The UN fears the “massive” transmission of COVID to the Ethiopian Tigray

NAIROBI, Kenya (AP) – UN fears “massive community transmission” of COVID-19 in Ethiopia’s troubled Tigray region fueled by the displacement and collapse of health services as humanitarian workers finally begin to enter the region two months after the fighting began.

A new UN report based on initial field assessments, it confirms some of the most serious concerns around Tigray’s 6 million people since the conflict broke out on November 4 between Ethiopian and Tigray region forces: hospitals have been looted, even destroyed, and some fighting continues.

The crisis has threatened to destabilize one of Africa’s most powerful and populous countries and attract neighbors like Sudan.
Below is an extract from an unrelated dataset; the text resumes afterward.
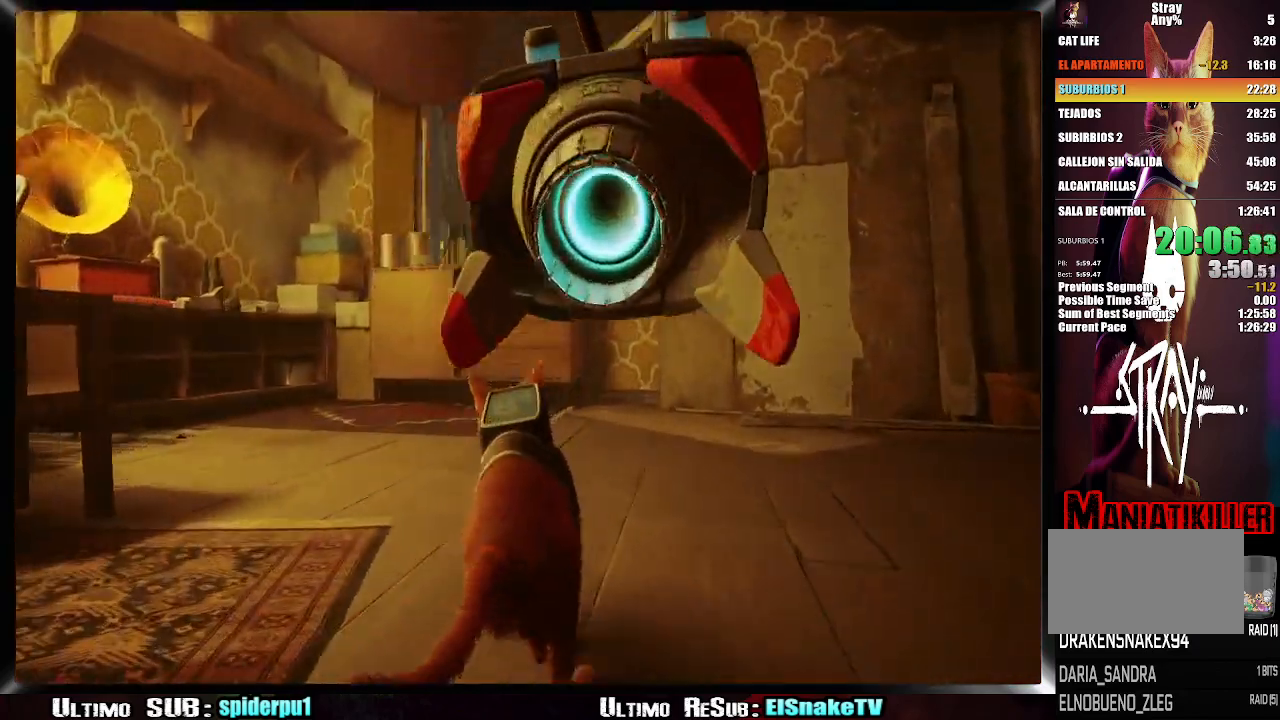
{"buttons": ["R2"], "left_stick": "up", "right_stick": "center", "events": [[400, "CROSS", "down"], [483, "CROSS", "up"]]}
Tigray’s leaders dominated the Ethiopian government for nearly three decades before Prime Minister Abiy Ahmed came to power and set them aside amid reforms that earned him the Nobel Peace Prize.

Abiy has rejected international “interference” in the conflict, even as the UN and others advocated for weeks for unhindered access to Tigray as food, medicines and other supplies ran out.

Now COVID-19 has emerged as the ultimate source of alarm. “Only five out of 40 Tigray hospitals are physically accessible,” the new UN report released Thursday says. “Apart from those in Mekele (the capital of the Tigray), the remaining hospitals are looted and many are supposedly destroyed.” He does not say who did the looting.

COVID-19 surveillance and control work was interrupted for more than a month in Tigray and, along with the displacement of hundreds of thousands of people, “it is feared that it has facilitated the mass community transmission of the pandemic,” he says. the report.

Ethiopia has one of the highest COVID-19 cases on the African continent with more than 127,000 confirmed infections. Although the daily case rate has declined in recent weeks, officials have not said whether they have received data from the Tigray region.

“Sanitary facilities outside major cities are not functional and those in major cities are partially operational, with a limited supply of supplies and the absence of medical personnel,” the UN report says.

The report also says the Tigray region remains volatile. “Localized fighting and insecurity continue, with fighting recorded in rural areas and on the outskirts of Mekele, Shiraro and Shire, among other places, since last week,” he says.

The overall humanitarian situation is “terrible,” the UN says, with “very limited” food supplies and reports of widespread looting. “There are only locally produced food products available at rising prices, which makes commodities unaffordable.” Most Tigray residents are subsistence farmers and the conflict disrupted the harvest.

It is impossible to reach two major camps that house tens of thousands of refugees from nearby Eritrea, another source of alarm such as the presence of Eritrean troops. has been confirmed in Tigray.

No one knows how many thousands of people have died in the conflict. At least five humanitarian workers have been killed.